=== Begin Enclosure ===
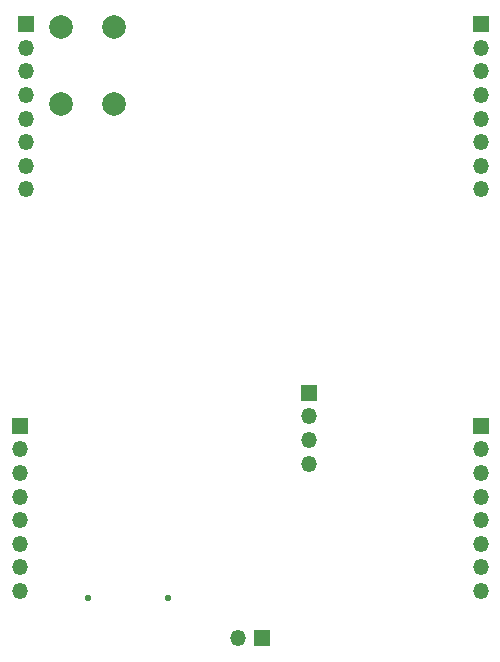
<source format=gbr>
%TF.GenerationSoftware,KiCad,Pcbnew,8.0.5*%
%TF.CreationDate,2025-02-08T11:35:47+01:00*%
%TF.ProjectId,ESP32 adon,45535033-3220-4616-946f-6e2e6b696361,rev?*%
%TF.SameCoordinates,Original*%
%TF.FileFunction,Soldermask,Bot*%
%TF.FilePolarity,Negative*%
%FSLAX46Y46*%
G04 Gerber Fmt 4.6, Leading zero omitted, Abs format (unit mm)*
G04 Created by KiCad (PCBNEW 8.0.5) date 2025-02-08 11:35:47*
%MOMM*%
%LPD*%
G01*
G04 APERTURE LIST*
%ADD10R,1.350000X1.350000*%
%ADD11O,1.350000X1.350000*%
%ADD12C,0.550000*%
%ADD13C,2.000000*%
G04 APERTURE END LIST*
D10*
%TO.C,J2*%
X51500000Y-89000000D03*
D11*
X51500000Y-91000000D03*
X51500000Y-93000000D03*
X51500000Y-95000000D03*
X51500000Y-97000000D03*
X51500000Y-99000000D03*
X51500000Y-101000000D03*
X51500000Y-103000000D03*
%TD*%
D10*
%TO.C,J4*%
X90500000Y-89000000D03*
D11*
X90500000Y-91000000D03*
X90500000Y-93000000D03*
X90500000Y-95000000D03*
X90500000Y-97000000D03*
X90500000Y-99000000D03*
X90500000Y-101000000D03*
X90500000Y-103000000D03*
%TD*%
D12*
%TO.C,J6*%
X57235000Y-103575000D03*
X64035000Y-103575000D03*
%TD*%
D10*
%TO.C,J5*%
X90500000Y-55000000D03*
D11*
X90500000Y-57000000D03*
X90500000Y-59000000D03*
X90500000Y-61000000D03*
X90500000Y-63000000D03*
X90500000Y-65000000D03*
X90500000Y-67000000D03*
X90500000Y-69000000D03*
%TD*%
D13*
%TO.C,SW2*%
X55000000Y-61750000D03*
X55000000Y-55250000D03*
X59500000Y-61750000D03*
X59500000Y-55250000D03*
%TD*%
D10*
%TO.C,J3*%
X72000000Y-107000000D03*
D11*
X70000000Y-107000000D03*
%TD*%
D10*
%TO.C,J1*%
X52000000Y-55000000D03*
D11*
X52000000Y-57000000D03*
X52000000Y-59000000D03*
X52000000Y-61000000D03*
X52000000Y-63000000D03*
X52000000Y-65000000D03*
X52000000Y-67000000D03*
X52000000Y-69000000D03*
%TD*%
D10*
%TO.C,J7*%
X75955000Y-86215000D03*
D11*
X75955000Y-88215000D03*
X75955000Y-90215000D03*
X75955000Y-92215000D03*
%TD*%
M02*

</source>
=== End Enclosure ===
=== Begin Enclosure ===
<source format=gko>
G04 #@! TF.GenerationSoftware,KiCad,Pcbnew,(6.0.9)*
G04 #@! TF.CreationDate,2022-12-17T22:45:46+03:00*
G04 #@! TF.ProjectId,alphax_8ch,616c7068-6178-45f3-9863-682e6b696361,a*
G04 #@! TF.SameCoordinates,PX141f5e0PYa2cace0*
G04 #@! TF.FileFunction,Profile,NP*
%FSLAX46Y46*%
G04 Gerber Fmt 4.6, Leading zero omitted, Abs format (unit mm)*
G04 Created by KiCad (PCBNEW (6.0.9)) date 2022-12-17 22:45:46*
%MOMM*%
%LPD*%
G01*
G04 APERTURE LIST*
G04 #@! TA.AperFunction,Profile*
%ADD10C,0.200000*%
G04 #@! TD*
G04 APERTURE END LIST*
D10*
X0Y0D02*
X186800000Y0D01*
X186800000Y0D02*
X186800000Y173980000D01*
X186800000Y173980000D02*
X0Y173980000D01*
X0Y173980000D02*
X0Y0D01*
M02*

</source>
=== End Enclosure ===
=== Begin Enclosure ===
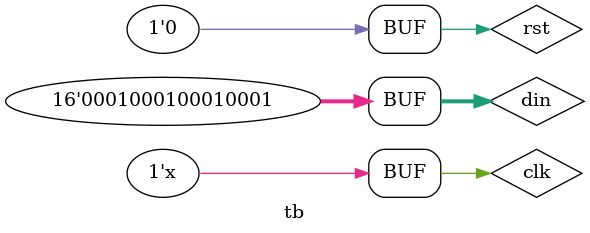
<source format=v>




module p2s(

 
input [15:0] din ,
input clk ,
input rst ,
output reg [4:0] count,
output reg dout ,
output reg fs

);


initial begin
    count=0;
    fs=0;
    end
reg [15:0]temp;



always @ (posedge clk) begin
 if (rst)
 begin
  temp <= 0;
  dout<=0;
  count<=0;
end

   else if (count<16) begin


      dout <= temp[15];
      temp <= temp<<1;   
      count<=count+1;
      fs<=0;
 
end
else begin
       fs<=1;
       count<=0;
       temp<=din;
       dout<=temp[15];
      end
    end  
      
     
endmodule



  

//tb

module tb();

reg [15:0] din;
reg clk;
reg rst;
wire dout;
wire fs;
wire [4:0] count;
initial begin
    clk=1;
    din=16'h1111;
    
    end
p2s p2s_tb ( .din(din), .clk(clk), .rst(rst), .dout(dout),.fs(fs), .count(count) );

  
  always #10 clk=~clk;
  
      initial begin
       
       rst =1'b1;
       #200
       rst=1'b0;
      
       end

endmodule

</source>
=== End Enclosure ===
Your instructions:
Please go over the data above and copy each line with "format" in it.

Answer box:
<source format=gbr>
G04 Gerber Fmt 4.6, Leading zero omitted, Abs format (unit mm)*
<source format=gko>
G04 Gerber Fmt 4.6, Leading zero omitted, Abs format (unit mm)*
<source format=v>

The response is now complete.